Remember how I suspected that we had a mouse in our house? Well, about two days ago Zoe the cat was stalking the refrigerator again. This time Mike was home. So he moved the refrigerator out of the way and again we found no mouse. But, I'm sad and grossed out to say that we found some, um, evidence of a mouse.
Remember how we had captured one of the mice out in our garage in a fish tank and were keeping him as a pet/prisoner of some sort? Well, this morning I got a case of the crazies while we were out running errands and bought a small cage and some bedding for Anatole. It's very hot here and I didn't want him to die of a heat stroke out in the garage. He's an orphan. He's had a tough go of things lately. It's a hard knock life. I thought we could bring him inside in a cage and be one big happy family.

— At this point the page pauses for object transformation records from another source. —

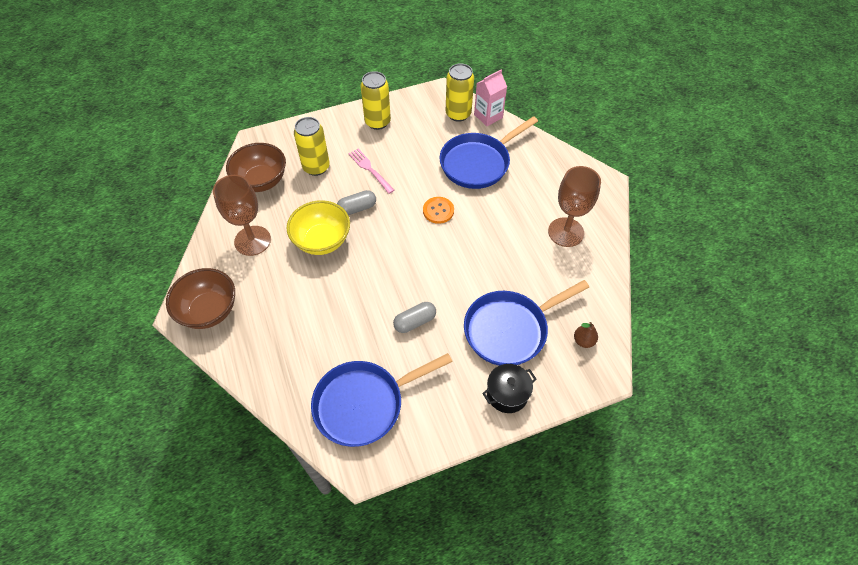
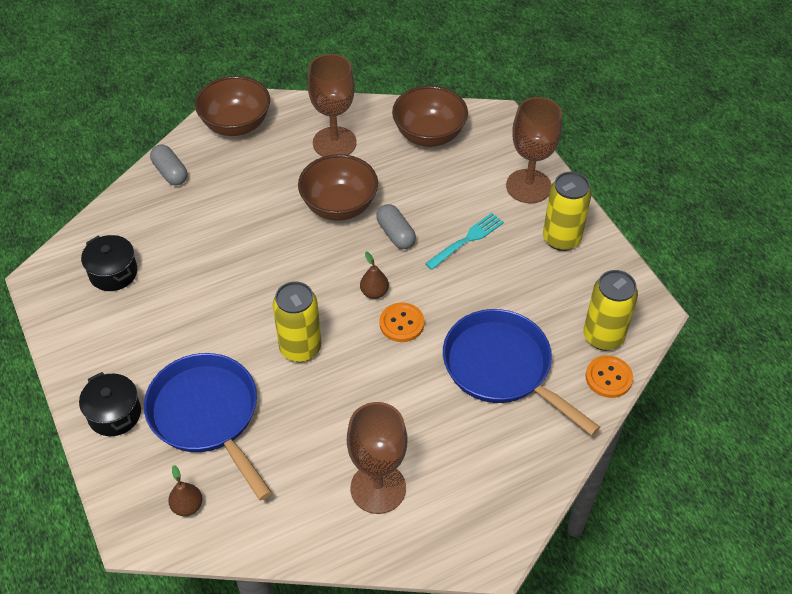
camera: 85 degrees right, 5 degrees down
yellow bowl [287,200,350,255] -> brown bowl [298,154,378,221]
yellow can [294,117,330,176] -> yellow can moved to [273,281,321,362]
blue pan [311,353,453,447] -> black pot [81,235,138,291]
pink fork [348,149,394,194] -> turquoise fork [425,213,504,270]
grey capsule [393,302,436,333] -> grey capsule moved to [150,144,187,186]
pink carton [474,70,507,126] -> orange button [586,356,633,398]
none -> brown pear [360,252,389,299]
none -> brown goblet [506,97,562,204]

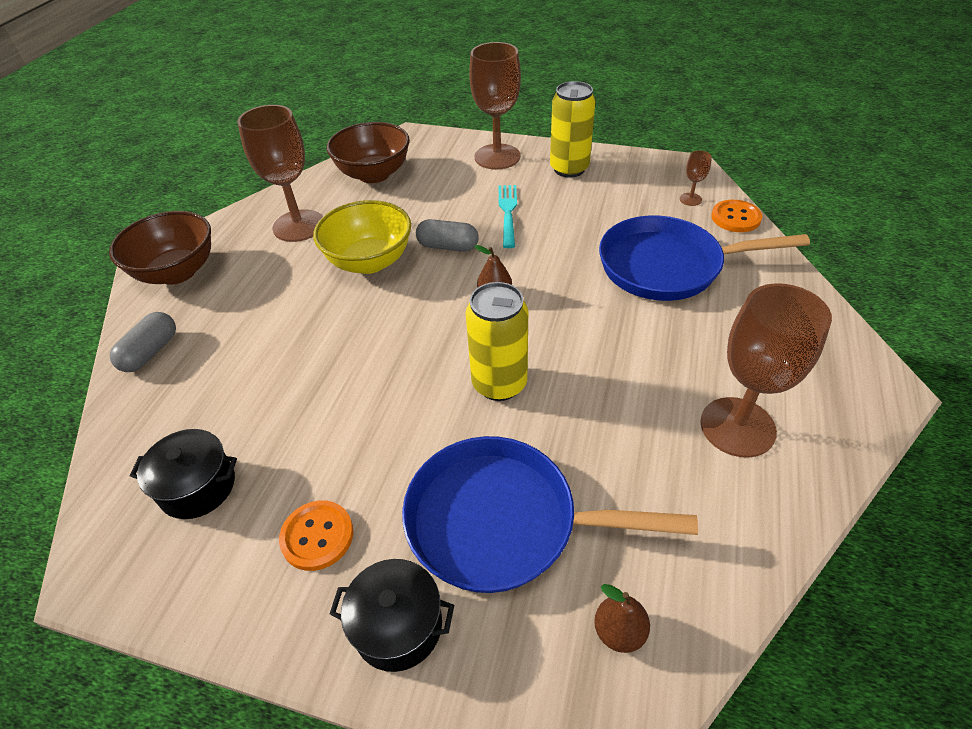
camera: 45 degrees left, 5 degrees down
grey capsule [150,144,187,186] -> grey capsule turned 75 degrees counterclockwise [109,312,176,372]
brown bowl [298,154,378,221] -> yellow bowl [313,200,411,274]
orange button [379,303,424,342] -> orange button moved to [279,500,353,571]
yellow can [583,270,638,351] -> brown goblet [680,150,712,206]

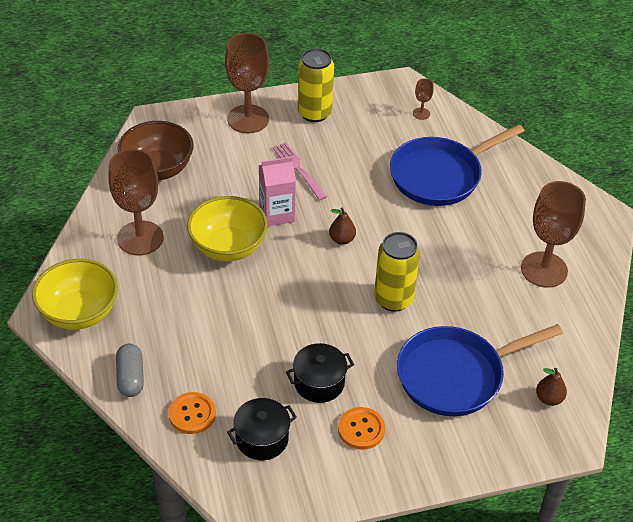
camera: 35 degrees left, 0 degrees up
brown bowl [109,211,211,285] -> yellow bowl [32,259,118,330]
black pot [330,559,454,672] -> black pot moved to [286,343,354,403]
grey capsule [416,219,479,252] -> pink carton [259,156,296,227]
turquoise fork [499,185,517,248] -> pink fork [272,142,327,200]
orange button [711,200,762,232] -> orange button moved to [169,392,216,434]

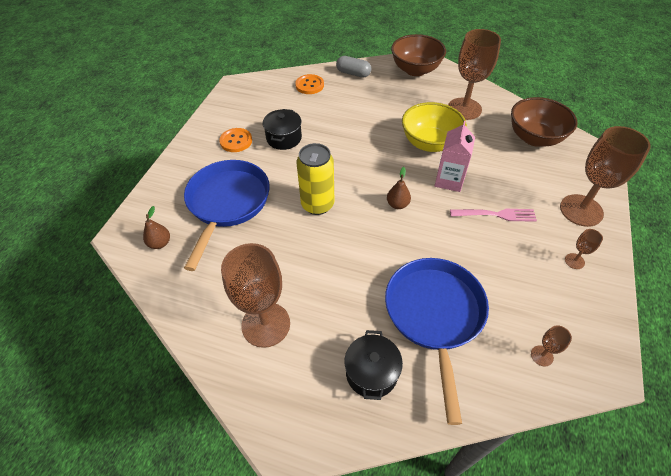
camera: 125 degrees right, 5 degrees up
yellow bowl [32,259,118,330] -> brown bowl [391,34,446,76]
black pot [227,398,297,460] -> black pot moved to [344,330,403,400]
yellow can [298,48,334,122] -> brown goblet [565,229,603,269]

Well. Mike put the cage together right before lunch. Then he went outside and coaxed Anatole into a Tupperware container. Then he brought Anatole inside and tried to drop him in his fancy new home complete with an exercise wheel. Anatole revolted. He jumped out of the Tupperware and took off. The kids were screaming. I was screaming as I jumped up on the nearest piece of furniture. Anatole ran under the couch. Then under a shelf. Mike caught him two more times and attempted to get him in the cage. He did not want to go. Ungrateful orphan. The next thing we knew Anatole was running under (you guessed it!) the refrigerator. Self fulfilling prophesy I guess.
Mike moved the refrigerator out again. No mouse. Mike took apart the refrigerator. No mouse. I have no idea where this mouse (these mice) are. But I know for sure there is at least one in this house. And as Mike pointed out to me what if Anatole is a boy and the other one is a girl? We could have a whole mess of mice in here.

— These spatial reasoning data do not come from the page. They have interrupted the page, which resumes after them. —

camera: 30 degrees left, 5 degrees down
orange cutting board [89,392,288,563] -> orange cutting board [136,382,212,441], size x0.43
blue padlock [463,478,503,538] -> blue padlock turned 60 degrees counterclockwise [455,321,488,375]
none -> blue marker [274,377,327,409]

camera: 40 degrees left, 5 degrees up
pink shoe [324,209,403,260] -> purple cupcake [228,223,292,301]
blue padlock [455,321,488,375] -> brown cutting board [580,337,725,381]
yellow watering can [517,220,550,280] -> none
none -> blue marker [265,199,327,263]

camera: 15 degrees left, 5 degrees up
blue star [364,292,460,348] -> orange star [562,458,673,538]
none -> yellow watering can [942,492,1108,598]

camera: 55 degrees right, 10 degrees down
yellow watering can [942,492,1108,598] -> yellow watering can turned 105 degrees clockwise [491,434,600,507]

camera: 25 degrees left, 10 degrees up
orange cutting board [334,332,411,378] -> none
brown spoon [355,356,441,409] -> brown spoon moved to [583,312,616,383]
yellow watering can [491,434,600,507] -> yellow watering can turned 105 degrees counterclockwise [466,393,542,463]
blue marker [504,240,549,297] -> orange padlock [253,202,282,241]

If I hear squeaking in our bedroom in the middle of the night again I'm out of here. If I can move that is. My back is out again and fleeing from an escaped mouse today did not help things out at all. Sudden movements are killer. My back is whack. Not to mention my brain. I mean who tries to get one mouse out of their house while simultaneously bringing another mouse in their house? We need help!